For nearly a year following Bernie’s confession, however, I felt closer to Ruth than I ever had. I pitied her and was genuinely frightened for her. Her loyalty to Bernie was hard to stomach, but I was willing to give her the benefit of the doubt and view it as a form of denial that would wear off once she was faced with the reality of her husband’s being locked up for good. Bernie had always been her validation. Despite her brash Queens exterior, Ruth could be surprisingly insecure. Looks were extremely important to her. She was obsessed with staying thin and looking younger than her sixty-something peers, and she worked hard at it. Her fashion sense was youthful enough to make Andy’s girlfriend, who was nearly thirty years her junior, exclaim out loud how excited she was that they wore the same size, so she could claim any Ruth castoffs. For the most part, though, Ruth’s look was firmly rooted in the 1980s, and she was averse to change. Navy eyeliner rimmed her beautiful blue eyes, and pancake foundation created a monotone complexion. She wore berry-pink lipstick outlined with a brick-colored lip liner, and her frosted blond hair in a simple chin-length bob. She would ask where I had my hair done, make an appointment, and try something slightly different, only to quickly revert to what was familiar. At my wedding, I was thrilled when my close friend Nei, a makeup artist, offered his services as a gift. Ruth asked him to do her face, too, and Nei obliged with his signature understated style. Ruth looked fresh and pretty. She headed off to her room to change into her pewter sheath and diamond-rope necklace. When she reappeared at the ceremony, Nei was hurt to see that she had wiped everything off and whipped out the pageant-queen pancake and lip liner again.
>
Despite her preferences at the makeup counter, Ruth could easily pass for a woman ten years younger. Her two face-lifts had been expertly done, and she aggressively fought any wrinkles with fillers, laser treatments, and Botox. Veneers gave her a perfect smile, and you were more likely to see her laughing than not, before her world came crashing in.
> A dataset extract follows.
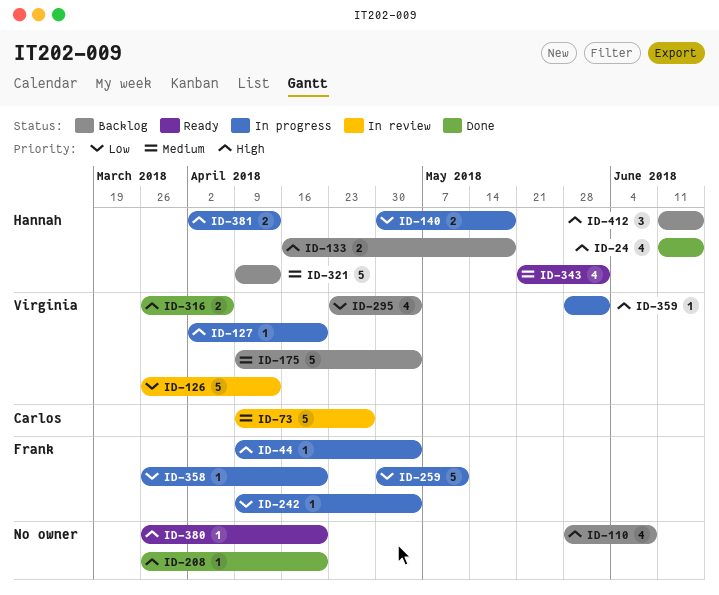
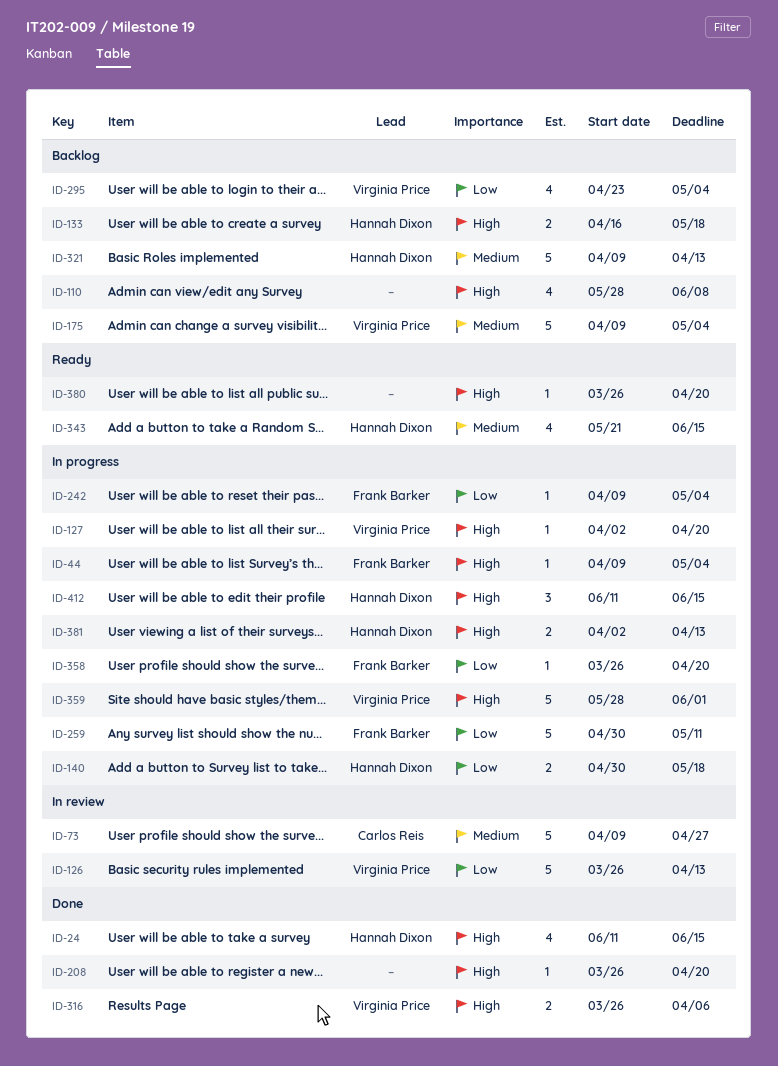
ID-343, due: Jun 1 -> Jun 15
ID-359, estimate: 1 -> 5
ID-412, status: Backlog -> In progress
Ruth worked out with a personal trainer a few times a week, and when it came to dieting, her self-discipline was unmatched. A carb never touched her lips. Even on vacations, I never saw her eat so much as a single dinner roll, slice of toast, or even cracker with cheese. She would rinse the mayo off the coleslaw when I bought a tub to go with a roast chicken for a casual family lunch—if she wasn’t going to have it, I guess no one was—and when we occasionally made the mistake of tossing out the chicken carcass after Mark had carved it and put the meat on a serving platter, Ruth would dig through the trash to retrieve it. The carcass was her favorite part. She would put the skeletal remains on a plate in front of her and happily nibble and suck away at the bones. While Bernie scarfed down his favorite cherry pie for dessert, Ruth permitted herself only frozen chocolate-dipped bananas from John’s Drive-In in Montauk. Her freezer there was always full of them. She also let me in on her secret trick for portion control at restaurants: Once she had eaten the amount of lean protein she considered reasonable, she would dump a ghastly amount of salt over whatever was left on her plate to keep herself from overeating. Wine was her only real indulgence; Bernie’s adherence to Diet Coke or iced tea didn’t mean she wasn’t going to enjoy a few glasses of Sauvignon Blanc. If he disapproved, he never showed it.